O país de origem com a marcação nos termos do CFR 134, deve aparecer em cada pacote de varejo num local visível, em inglês, e deve identificar com precisão o país de fabrico (não o país do exportador, se estes são diferentes). Para os produtos da ASEAN fabricados num país e exportados através de uma empresa comercial noutro, o país de origem é o país de fabrico não o país do exportador. Esta rotulagem errada é uma causa frequente de detenção aduaneira, especialmente para produtos que se movem através de portos de centro regional em Singapura, Hong Kong ou Kuala Lumpur.
Retrasos comuns quando os fabricantes da ASEAN exportam alimentos para os EUA
O atraso mais comum é um desajuste entre o nome da entidade jurídica no Certificado de Registro de Empresas (ou documento equivalente à ASEAN), o registro DUNS e o registro da instalação da FDA. As entidades de negócios da ASEAN geralmente têm um nome oficial em língua local, um nome comercial romanizado e um nome de marketing em inglês e essas três variantes raramente coincidem em todos os sistemas de registro corporativo, bancário, D&B e FDA. O registro da FDA falhará ou será marcado se estes não se alinharem. Corrigir a desajuste após o fato significa alterar o registro DUNS primeiro, aguardar a propagação, e depois reenviar o registro da FDA um processo que pode adicionar duas a três semanas à linha de tempo de conformidade.

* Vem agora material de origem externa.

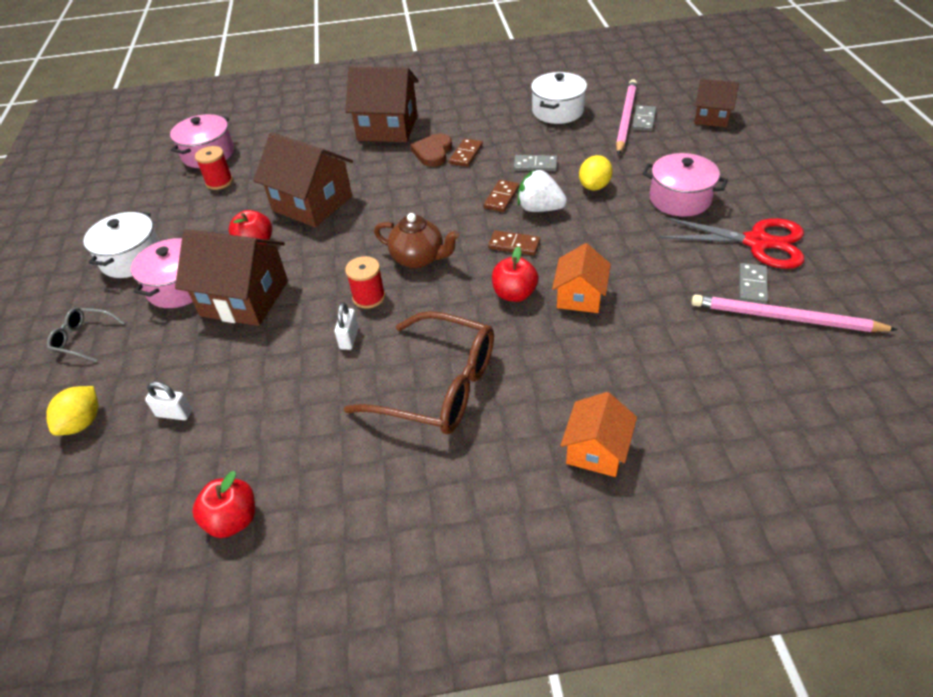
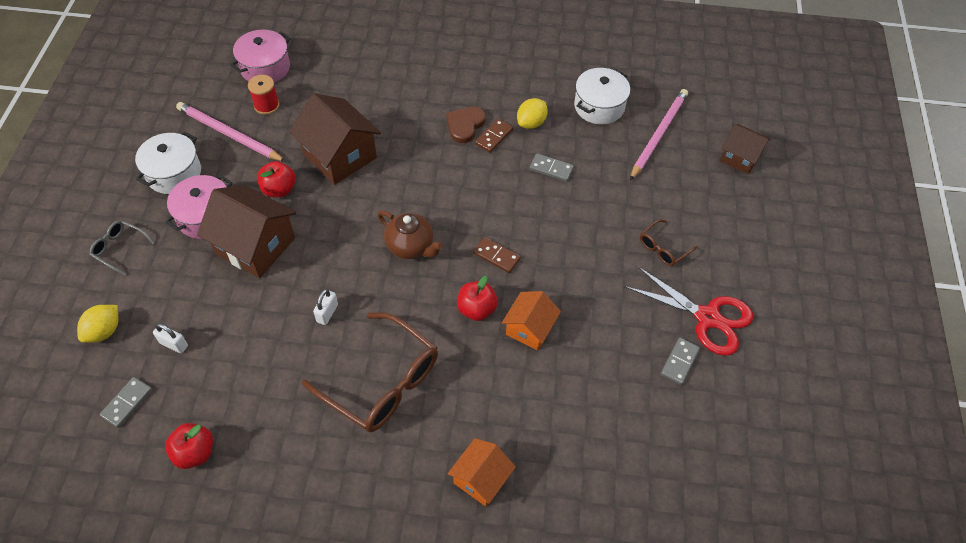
camera: 10 degrees right, 10 degrees up
(369, 297) = (356, 275): red spool -> none
(388, 128) = (434, 81): brown house -> none
(501, 198) = (506, 199): brown domino -> none
(540, 208) = (534, 222): white strawberry -> none
(594, 186) = (593, 210): yellow lemon -> yellow lemon (531, 123)
(644, 120) = (674, 142): grey domino -> grey domino (127, 403)
(680, 199) = (663, 248): pink pot -> brown glasses
(784, 318) = (690, 403): pink pencil -> pink pencil (229, 134)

O segundo atraso mais comum é a nomeação do agente americano. Muitos fabricantes da ASEAN nomeam um distribuidor regional ou importador baseado nos EUA como agente dos EUA de forma informal, depois descobrem que a relação não é reconhecida pela FDA porque a nomeação nunca foi registrada no sistema de registro, ou a parte nomeada nunca aceitou formalmente o papel. Quando isto é descoberto, geralmente durante o primeiro envio de entrada, quando a FDA tenta entrar em contato com o agente designado, o envio já está em trânsito e qualquer retenção começa a acumular taxas de demurragem no porto dos EUA.
Como a FDABridge lida com as exportações de alimentos da ASEAN para os EUA
FDABridge lida com o caminho completo de apresentação da FDA para fabricantes de alimentos em todo o Vietnã, Tailândia, Indonésia, Filipinas, Malásia e a região ASEAN em geral. Nosso serviço abrange a aquisição de DUNS, o registro de instalações alimentares da FDA, a nomeação de agentes dos EUA, a revisão da conformidade com os rótulos contra os requisitos atuais da FDA e os documentos específicos do programa para produtos do mar HACCP e alimentos em lata com baixo teor de ácido, quando aplicável. Visite o fdabridge.com/food para ver os nossos serviços de exportação de alimentos ou o fdabridge.com/fda-registration-vietnam, fdabridge.com/fda-registration-thailand, fdabridge.com/fda-registration-indonesia, fdabridge.com/fda-registration-philippines e fdabridge.com/fda-registration-malaysia para obter informações específicas do país.